───── Exercise material

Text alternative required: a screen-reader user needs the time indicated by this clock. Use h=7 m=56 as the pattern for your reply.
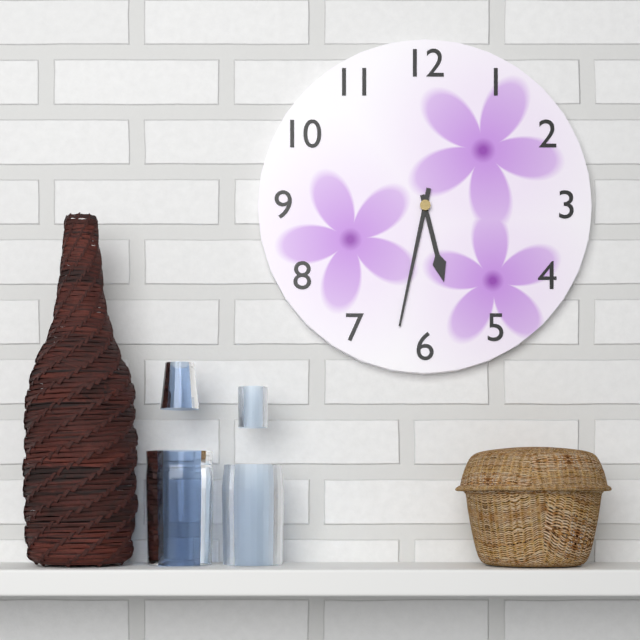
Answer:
h=5 m=32
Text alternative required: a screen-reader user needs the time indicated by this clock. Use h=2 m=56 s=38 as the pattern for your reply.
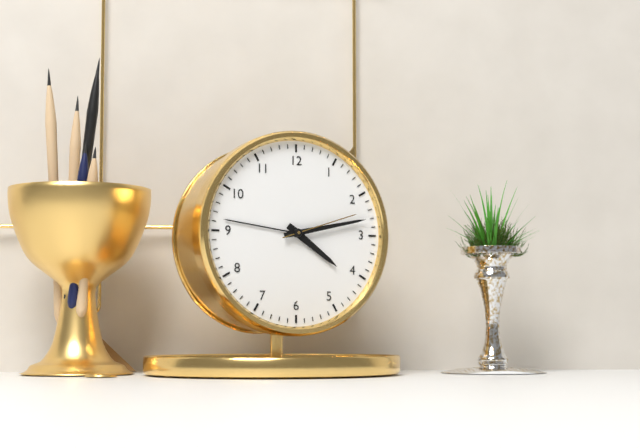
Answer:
h=4 m=13 s=12
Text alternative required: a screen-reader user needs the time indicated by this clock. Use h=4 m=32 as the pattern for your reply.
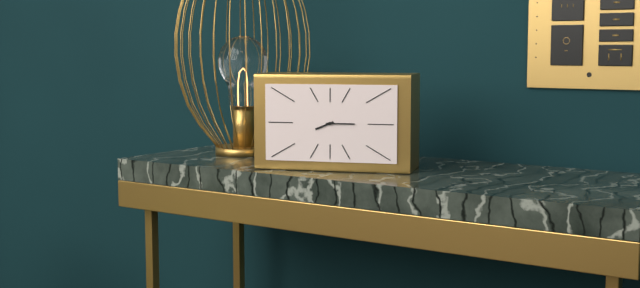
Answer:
h=8 m=15
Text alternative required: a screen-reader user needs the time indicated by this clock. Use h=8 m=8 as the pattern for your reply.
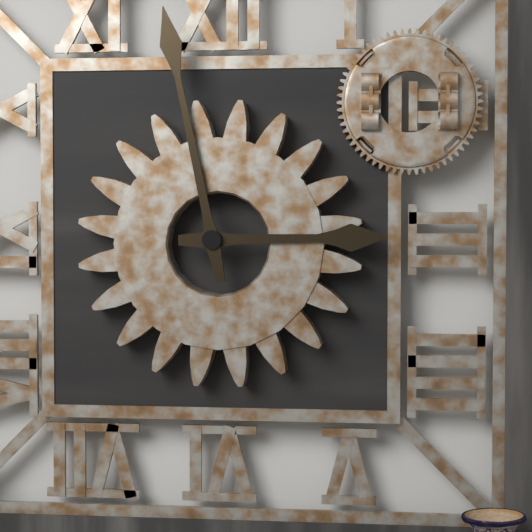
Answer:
h=2 m=58
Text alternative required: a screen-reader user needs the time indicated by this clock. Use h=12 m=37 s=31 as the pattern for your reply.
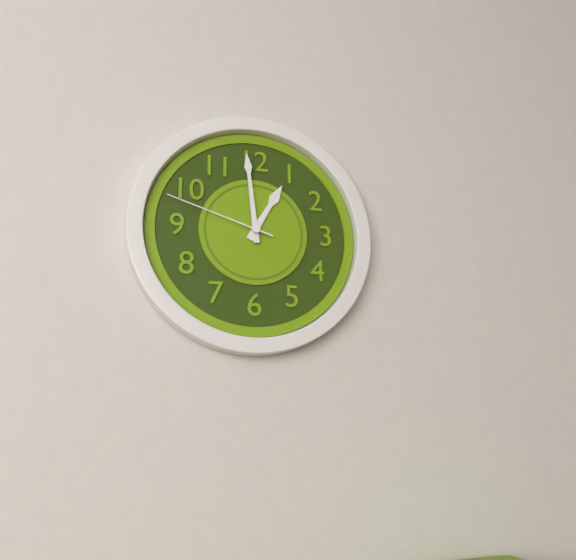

──────────

» What the exercise asks: Please output every line of the listing above exactly as it appears. Leave the pictures out of your output.

» Exercise answer:
Text alternative required: a screen-reader user needs the time indicated by this clock. Use h=7 m=56 as the pattern for your reply.
Answer:
h=5 m=32
Text alternative required: a screen-reader user needs the time indicated by this clock. Use h=2 m=56 s=38 as the pattern for your reply.
Answer:
h=4 m=13 s=12
Text alternative required: a screen-reader user needs the time indicated by this clock. Use h=4 m=32 as the pattern for your reply.
Answer:
h=8 m=15
Text alternative required: a screen-reader user needs the time indicated by this clock. Use h=8 m=8 as the pattern for your reply.
Answer:
h=2 m=58
Text alternative required: a screen-reader user needs the time indicated by this clock. Use h=12 m=37 s=31 as the pattern for your reply.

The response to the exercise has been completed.